▶ [WHAT YOU ARE ASKED TO DO]: Please take the lines from the one holding "- **Gumbo Library**: Gumbo" through the one holding "- **Memory Management**: Managing" in the data below and copy them exactly.

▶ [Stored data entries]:
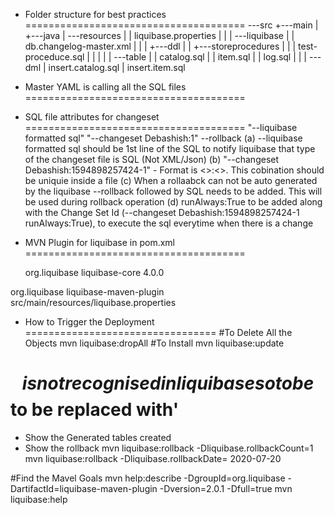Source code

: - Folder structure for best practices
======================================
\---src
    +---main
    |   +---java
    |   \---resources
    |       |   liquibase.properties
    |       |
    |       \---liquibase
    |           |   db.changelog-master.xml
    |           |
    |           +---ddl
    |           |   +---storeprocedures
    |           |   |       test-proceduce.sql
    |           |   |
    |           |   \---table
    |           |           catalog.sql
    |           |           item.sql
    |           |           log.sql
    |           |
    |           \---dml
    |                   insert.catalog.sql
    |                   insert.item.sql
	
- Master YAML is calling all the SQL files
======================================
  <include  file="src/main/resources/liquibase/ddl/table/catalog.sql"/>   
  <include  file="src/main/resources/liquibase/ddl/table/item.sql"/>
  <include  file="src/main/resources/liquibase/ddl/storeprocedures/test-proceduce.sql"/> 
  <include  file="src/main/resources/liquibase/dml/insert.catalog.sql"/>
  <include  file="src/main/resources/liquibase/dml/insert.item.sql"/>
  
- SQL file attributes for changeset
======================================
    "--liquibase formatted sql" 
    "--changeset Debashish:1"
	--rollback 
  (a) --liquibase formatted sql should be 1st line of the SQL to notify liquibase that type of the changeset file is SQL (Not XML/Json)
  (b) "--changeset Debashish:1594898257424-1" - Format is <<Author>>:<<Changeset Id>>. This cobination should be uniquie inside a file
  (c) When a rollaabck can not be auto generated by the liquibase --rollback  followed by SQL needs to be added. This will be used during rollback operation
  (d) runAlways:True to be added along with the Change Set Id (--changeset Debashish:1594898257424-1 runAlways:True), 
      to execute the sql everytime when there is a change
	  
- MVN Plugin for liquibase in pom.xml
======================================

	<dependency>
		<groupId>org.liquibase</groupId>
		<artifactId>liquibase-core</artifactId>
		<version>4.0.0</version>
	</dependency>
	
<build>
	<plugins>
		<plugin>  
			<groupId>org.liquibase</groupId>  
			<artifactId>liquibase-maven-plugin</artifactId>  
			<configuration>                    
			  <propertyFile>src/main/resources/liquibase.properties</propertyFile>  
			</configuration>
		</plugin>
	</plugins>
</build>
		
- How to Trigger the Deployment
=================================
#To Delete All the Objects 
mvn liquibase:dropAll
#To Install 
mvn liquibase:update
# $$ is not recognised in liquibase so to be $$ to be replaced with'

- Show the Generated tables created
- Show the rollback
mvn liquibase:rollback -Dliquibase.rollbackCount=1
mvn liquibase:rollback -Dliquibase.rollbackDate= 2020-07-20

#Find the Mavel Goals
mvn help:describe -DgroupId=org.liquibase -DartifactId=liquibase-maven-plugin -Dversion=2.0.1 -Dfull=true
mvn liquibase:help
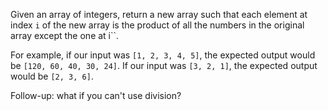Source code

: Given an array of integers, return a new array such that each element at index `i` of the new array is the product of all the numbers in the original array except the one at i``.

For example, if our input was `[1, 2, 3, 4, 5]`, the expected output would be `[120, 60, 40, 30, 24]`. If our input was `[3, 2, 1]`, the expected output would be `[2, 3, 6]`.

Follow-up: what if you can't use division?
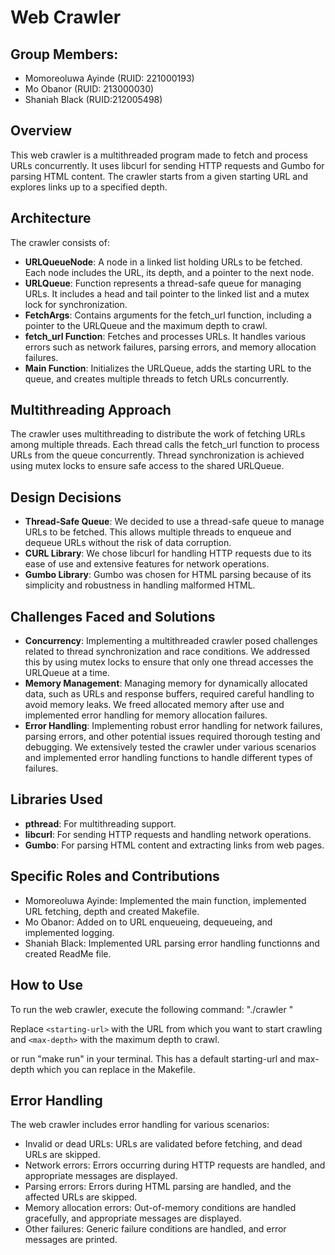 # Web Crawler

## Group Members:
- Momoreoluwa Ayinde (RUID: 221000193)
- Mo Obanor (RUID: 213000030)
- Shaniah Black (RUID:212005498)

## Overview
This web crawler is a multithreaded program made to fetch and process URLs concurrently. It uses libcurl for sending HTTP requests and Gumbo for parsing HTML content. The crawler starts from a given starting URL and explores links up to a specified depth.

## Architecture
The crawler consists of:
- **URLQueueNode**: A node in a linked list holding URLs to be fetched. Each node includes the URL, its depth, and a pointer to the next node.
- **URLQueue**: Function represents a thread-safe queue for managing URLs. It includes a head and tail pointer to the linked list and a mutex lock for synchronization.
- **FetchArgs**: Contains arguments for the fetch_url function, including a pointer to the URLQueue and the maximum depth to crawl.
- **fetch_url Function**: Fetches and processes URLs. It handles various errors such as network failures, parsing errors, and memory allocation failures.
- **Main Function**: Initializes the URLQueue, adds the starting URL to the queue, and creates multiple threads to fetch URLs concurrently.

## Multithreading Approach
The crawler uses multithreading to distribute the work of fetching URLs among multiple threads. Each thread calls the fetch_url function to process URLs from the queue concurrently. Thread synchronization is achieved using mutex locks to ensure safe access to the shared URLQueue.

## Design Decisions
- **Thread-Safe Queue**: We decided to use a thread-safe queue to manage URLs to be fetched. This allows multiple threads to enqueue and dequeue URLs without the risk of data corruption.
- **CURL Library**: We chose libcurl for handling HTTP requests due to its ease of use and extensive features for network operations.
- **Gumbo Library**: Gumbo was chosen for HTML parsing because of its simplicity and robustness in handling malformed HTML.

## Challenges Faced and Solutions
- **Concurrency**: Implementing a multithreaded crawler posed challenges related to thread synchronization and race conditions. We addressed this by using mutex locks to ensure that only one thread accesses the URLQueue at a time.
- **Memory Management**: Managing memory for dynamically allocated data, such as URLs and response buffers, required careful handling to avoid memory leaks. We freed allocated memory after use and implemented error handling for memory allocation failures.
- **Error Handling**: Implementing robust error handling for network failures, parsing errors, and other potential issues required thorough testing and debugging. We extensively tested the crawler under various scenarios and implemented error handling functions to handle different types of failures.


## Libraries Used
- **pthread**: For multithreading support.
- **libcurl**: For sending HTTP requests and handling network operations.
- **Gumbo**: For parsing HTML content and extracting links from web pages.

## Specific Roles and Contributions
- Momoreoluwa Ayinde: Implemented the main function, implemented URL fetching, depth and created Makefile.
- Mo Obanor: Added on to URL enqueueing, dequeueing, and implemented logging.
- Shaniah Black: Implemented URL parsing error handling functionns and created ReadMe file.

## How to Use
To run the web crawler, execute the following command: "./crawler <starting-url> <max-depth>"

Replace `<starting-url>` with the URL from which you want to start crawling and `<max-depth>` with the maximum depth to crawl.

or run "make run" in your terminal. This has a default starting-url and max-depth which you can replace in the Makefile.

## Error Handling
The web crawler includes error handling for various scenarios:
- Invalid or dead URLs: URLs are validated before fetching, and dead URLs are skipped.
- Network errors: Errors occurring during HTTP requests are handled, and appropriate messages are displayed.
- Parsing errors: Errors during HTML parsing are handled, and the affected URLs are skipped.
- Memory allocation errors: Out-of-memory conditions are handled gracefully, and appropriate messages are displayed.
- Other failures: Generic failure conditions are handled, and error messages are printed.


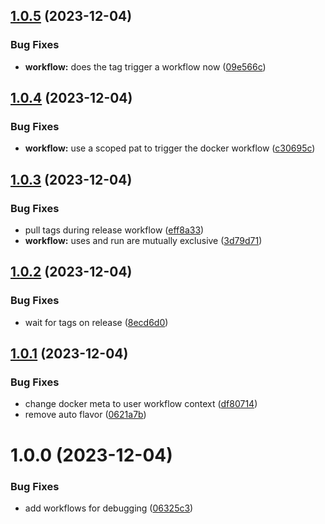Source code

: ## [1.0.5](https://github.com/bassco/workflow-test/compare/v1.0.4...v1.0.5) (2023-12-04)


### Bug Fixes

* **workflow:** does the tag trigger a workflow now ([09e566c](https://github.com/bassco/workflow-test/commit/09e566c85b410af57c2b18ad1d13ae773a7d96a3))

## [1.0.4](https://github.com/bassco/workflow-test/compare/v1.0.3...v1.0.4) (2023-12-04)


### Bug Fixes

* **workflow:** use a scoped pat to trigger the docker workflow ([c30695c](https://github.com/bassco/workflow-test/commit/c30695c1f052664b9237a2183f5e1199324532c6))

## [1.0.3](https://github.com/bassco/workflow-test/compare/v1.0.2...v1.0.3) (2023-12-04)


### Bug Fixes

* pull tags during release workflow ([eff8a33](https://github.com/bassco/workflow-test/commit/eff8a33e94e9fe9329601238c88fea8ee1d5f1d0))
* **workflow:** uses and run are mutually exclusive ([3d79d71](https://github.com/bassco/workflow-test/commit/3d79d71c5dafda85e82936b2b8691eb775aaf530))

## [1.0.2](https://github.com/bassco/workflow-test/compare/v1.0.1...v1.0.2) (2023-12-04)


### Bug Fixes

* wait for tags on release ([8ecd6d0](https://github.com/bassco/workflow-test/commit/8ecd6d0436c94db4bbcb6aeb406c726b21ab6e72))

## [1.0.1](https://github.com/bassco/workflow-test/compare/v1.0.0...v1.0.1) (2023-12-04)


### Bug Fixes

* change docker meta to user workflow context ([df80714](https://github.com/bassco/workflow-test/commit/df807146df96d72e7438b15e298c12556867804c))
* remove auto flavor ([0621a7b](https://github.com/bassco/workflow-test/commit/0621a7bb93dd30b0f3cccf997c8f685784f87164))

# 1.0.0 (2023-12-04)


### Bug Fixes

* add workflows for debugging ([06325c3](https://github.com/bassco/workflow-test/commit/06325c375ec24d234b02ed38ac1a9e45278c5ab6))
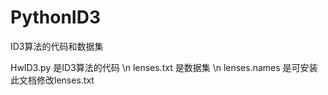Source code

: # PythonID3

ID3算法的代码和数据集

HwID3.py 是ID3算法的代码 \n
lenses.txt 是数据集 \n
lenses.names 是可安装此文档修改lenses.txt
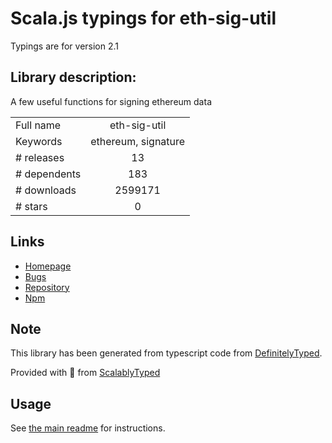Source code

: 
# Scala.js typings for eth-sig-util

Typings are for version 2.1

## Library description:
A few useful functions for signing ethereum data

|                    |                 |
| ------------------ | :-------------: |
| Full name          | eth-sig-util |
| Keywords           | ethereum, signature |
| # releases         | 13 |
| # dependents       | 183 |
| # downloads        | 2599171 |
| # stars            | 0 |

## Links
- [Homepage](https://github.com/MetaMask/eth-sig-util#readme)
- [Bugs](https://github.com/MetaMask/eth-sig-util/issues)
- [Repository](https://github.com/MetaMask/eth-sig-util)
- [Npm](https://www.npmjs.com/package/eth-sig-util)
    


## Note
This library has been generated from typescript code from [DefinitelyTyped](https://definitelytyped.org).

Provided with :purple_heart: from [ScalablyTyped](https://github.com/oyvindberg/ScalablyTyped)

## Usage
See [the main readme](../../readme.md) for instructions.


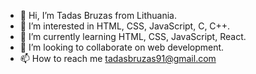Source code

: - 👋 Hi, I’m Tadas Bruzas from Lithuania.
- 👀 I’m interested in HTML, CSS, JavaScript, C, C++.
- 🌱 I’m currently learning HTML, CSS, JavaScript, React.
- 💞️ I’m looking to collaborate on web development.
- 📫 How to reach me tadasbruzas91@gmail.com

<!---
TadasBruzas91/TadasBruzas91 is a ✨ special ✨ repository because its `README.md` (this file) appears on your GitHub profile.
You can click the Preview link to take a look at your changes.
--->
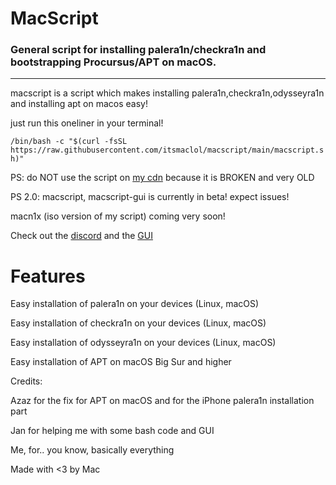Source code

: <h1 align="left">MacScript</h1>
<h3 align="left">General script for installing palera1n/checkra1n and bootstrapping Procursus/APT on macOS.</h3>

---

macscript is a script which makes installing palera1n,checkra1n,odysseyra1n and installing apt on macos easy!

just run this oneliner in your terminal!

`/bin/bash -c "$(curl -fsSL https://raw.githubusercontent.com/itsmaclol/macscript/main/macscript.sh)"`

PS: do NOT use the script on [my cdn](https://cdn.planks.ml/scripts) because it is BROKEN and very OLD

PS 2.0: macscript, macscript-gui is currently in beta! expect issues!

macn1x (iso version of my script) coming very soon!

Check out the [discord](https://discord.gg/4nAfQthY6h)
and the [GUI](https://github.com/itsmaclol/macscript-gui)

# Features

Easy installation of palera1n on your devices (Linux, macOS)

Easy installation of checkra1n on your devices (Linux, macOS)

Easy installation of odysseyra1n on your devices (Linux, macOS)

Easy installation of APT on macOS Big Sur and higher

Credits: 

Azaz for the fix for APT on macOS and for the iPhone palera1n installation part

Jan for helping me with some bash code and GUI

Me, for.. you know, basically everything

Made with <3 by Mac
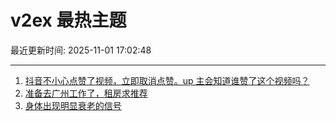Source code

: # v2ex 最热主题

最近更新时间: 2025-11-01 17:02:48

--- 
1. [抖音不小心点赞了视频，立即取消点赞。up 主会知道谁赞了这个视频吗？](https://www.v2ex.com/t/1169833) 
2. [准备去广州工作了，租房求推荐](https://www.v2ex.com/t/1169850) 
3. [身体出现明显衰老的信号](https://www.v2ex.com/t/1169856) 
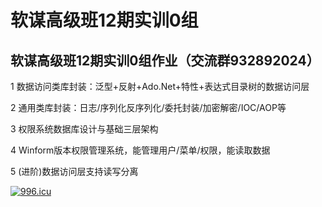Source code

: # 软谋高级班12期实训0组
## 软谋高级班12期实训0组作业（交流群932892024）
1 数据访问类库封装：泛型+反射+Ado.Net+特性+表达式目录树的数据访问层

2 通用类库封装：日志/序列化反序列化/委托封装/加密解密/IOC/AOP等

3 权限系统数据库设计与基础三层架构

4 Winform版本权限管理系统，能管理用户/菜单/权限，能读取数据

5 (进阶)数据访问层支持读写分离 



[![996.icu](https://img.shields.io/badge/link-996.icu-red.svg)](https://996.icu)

▶ [COMPLETED TASK]:
- **Gumbo Library**: Gumbo was chosen for HTML parsing because of its simplicity and robustness in handling malformed HTML.

## Challenges Faced and Solutions
- **Concurrency**: Implementing a multithreaded crawler posed challenges related to thread synchronization and race conditions. We addressed this by using mutex locks to ensure that only one thread accesses the URLQueue at a time.
- **Memory Management**: Managing memory for dynamically allocated data, such as URLs and response buffers, required careful handling to avoid memory leaks. We freed allocated memory after use and implemented error handling for memory allocation failures.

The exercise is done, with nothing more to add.